Document version comparisons
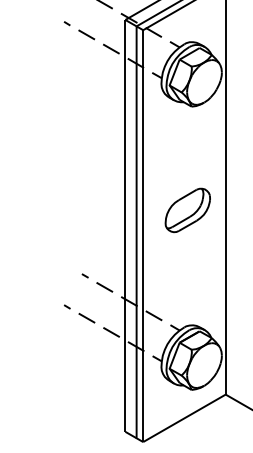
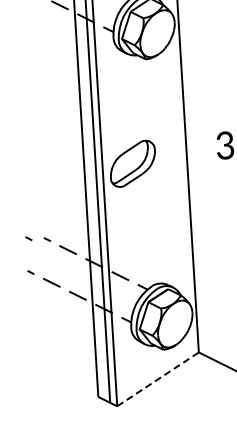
part: (187, 210) -> (132, 163), moved
line: (66, 273) -> (28, 238), added
line: (184, 418) -> (158, 379), solid -> dashed

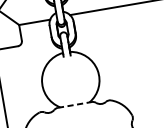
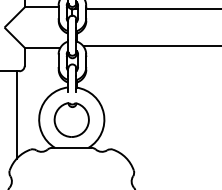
part: (70, 80) -> (71, 119), added
line: (21, 84) -> (16, 114), added
line: (74, 104) -> (71, 147), dashed -> solid

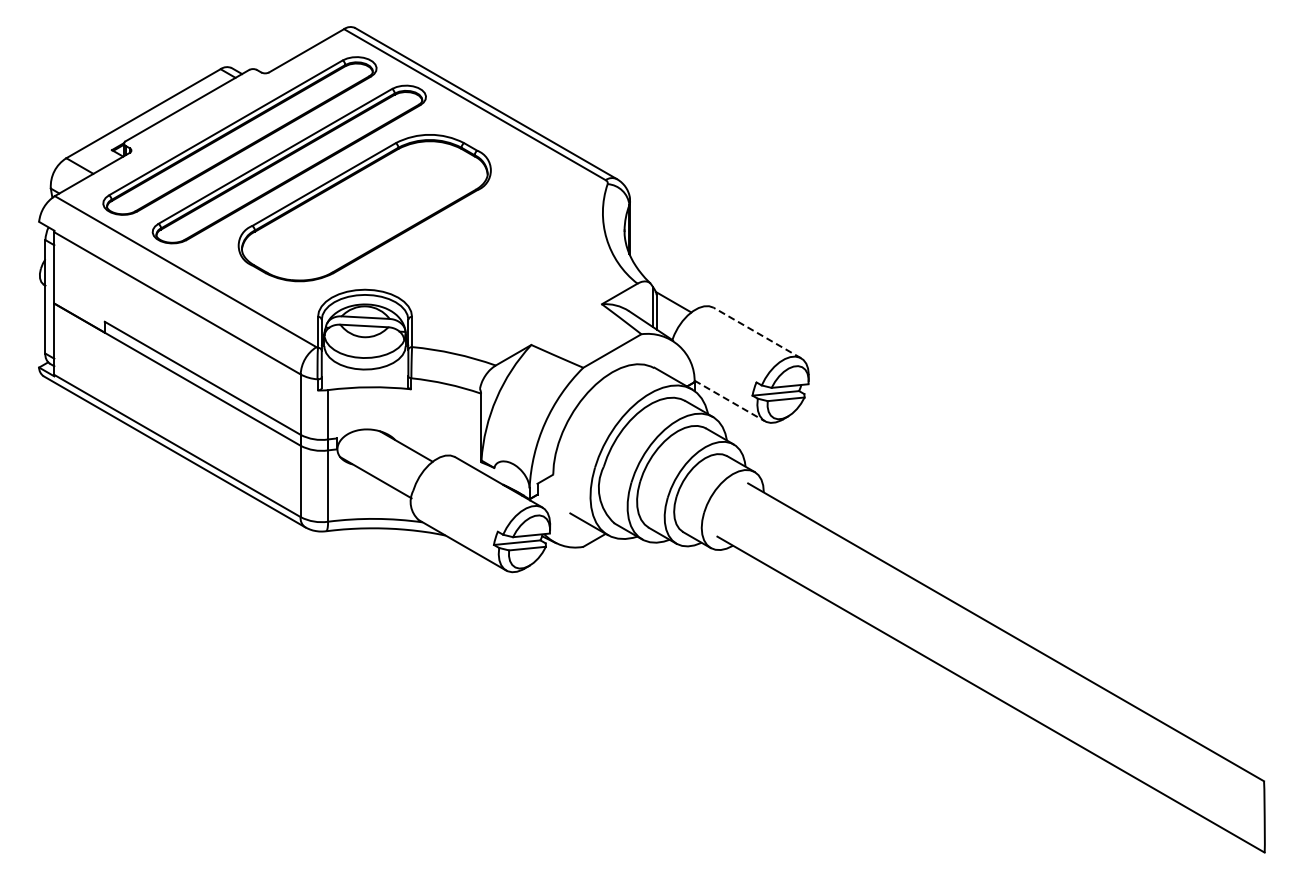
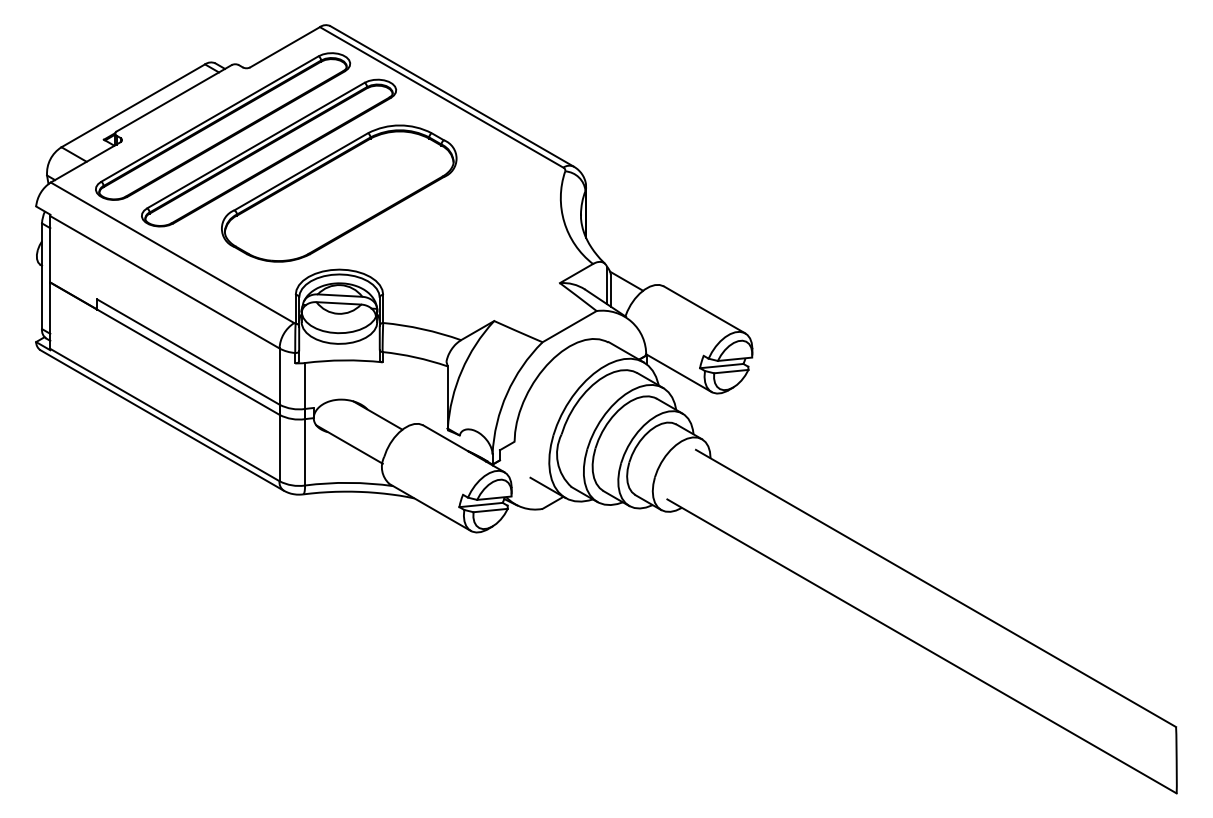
line: (757, 333) -> (704, 310), dashed -> solid
line: (729, 400) -> (678, 372), dashed -> solid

§ Job item:
Restate the data above word for word. Do not include the images.

§ The answer:
part: (187, 210) -> (132, 163), moved
line: (66, 273) -> (28, 238), added
line: (184, 418) -> (158, 379), solid -> dashed

part: (70, 80) -> (71, 119), added
line: (21, 84) -> (16, 114), added
line: (74, 104) -> (71, 147), dashed -> solid

line: (757, 333) -> (704, 310), dashed -> solid
line: (729, 400) -> (678, 372), dashed -> solid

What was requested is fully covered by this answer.